Mittwoch, 18. August 2010

Außerordentlich


Habe man erst einmal, sagte H., die Stadt für eine längere Zeit nicht verlassen und verlasse sie dann doch, kämen einem die selbstverständlichsten Dinge mit einem Mal ganz außerordentlich vor. Zum Beispiel wie sich die Dämmerung, wenn man sie von einem Zugfenster aus betrachte, über das Land lege, wie die weite Landschaft nach und nach in ihr verschwinde, von keiner Lichtquelle erhellt. Nur manchmal sehe man in weiter Entfernung die erleuchteten Fenster eines einsam und verlassen daliegenden Hauses. Auch die Stille auf einem Provinzbahnhof, sagte H., auf dem der Zug halte für eine Weile, sei nicht, wie es ihm früher manches Mal vorgekommen sei, unangenehm und geradezu ohrenbetäubend, sondern plötzlich könne man sich des Eindrucks nicht erwehren, dass es unmöglich sei, dass einem diese Stille, diese hinter allem liegende Dunkelheit nicht fehle, wenn man in der Stadt, umgeben von einem stetigen Rauschen und einem Schmutz aus Licht, immer weitermache, einfach immer nur weitermache.

Montag, 9. August 2010

Ach

H. sagte, er habe in einem Essay etwas über das sogenannte Tian Wen gelesen, einen klassischen chinesischen Text, der ausschließlich aus mehr oder weniger verständlichen und rätselhaften Fragen bestehe. Am besten gefalle ihm die Vermutung, sagte H., es könne sich bei dem Urheber des Textes, dessen Identität nach wie vor ungeklärt sei, um einen Dichter gehandelt haben, der in jede der aus jeweils zwei Versen bestehenden Fragen einen möglichen Stoff bzw. Ausgangspunkt für eine Erzählung kleidete, möglicherweise die ersten Worte für eine Geschichte, den Ausgangspunkt für ein Rätsel, das im Verlauf der Geschichte schließlich gelöst werde. Einige der Fragen des Tian Wen allerdings seien so kryptisch, dass man sich kaum vorstellen könne, das ihnen je auch nur irgendeine Anwort zugedacht war. Tian, sagte H., bedeute Himmel. Wen bezeichne den Akt des Fragens oder die Frage an sich. So könne die Bedeutung des Titels auf Himmelsfragen, Fragen des Himmels, Der fragende Himmel oder auch Fragen an den Himmel lauten. Jene Fragen im Tian Wen, die den Anschein der Beantwortbarkeit erweckten, könne man sich beispielsweise mit Sagen, wissenschaftlichen Ausführungen zur Himmelsmechanik, Geologie, Geographie oder mit den Hintergründen unaufgeklärter Gewaltverbrechen zu Hofe beantwortet denken. Ein Großteil der Fragen allerdings stehe für sich und eröffne genausowenig einen Vorstellungsraum wie die vereinzelt im Text eingelassenen Leersilben, von denen es in der klassischen chinesischen Literatur angeblich nur so wimmele. Diese Silben seien lediglich Klang, an ihnen mache sich keine bestimmte Bedeutung fest und häufig seien diese Silben im Zentrum eines Verstextes zu finden. Der Autor des Essaays bezeichne sie, wenn sich H. recht erinnere, als Textbelüfter. H. holte einen Zettel aus seiner Tasche, sagte, dass ihm noch kein Textbelüfter eingefallen sei und las mir etwas vor, das aus seiner Feder stammte. Erinnern kann ich mich nur an eine  Frage:

Im Vorbeigehen, wie finden wir uns,
wenn die Welt uns einander nicht schenkt?

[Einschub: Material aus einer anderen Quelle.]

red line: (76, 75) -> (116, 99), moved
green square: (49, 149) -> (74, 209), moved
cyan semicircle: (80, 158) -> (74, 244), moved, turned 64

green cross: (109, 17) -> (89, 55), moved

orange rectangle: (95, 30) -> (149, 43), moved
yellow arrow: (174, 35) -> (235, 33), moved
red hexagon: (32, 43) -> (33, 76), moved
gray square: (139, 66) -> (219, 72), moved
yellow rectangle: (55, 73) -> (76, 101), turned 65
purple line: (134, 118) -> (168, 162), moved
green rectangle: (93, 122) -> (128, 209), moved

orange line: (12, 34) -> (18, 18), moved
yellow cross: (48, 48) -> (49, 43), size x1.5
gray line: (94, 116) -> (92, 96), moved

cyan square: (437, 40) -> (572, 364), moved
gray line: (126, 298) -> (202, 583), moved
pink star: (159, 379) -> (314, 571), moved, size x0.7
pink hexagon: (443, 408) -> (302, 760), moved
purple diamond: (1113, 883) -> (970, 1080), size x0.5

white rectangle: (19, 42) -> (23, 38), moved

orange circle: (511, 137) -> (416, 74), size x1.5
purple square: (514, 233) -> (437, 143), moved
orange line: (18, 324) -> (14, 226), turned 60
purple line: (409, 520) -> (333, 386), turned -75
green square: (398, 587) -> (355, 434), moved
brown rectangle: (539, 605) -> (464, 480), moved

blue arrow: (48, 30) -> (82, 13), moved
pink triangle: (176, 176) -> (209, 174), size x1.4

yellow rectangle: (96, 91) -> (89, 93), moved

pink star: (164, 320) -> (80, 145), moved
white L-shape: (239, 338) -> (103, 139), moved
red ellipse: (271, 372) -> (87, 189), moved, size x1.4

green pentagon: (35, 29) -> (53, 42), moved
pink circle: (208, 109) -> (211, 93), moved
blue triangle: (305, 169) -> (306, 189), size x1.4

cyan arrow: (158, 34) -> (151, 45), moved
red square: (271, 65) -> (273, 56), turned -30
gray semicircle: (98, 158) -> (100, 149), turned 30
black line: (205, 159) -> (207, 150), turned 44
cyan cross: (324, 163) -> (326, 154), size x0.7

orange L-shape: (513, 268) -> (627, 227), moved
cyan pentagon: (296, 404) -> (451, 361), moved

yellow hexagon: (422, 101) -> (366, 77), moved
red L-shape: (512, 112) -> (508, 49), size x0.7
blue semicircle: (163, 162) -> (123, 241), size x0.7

H. faltete das Blatt zusammen. Das war's, sagte H.  Ach, hörte ich mich sagen. H. lachte. Ich hatte den Textbelüfter geliefert.

Freitag, 6. August 2010

Der schönste Fußball

Die drei Jungs, die, so H., auf dem Rollfeld des einstigen Flughafens den schönsten Fußball spielten, den er je gesehen habe. Mit Kopf und Fuß kickten sie einander den Ball zu, im Hintergrund die untergehende Sonne, der unfassbar weite Horizont inmitten der Stadt, lange berührte der Ball nicht den Boden, atemlos habe er zugesehen, für eine schwebende Ewigkeit, bis er schließlich doch den Boden berührte, für eine Sekunde nur, um dann wieder, von Spieler zu Spieler, durch die Luft geschickt zu werden, einander zu.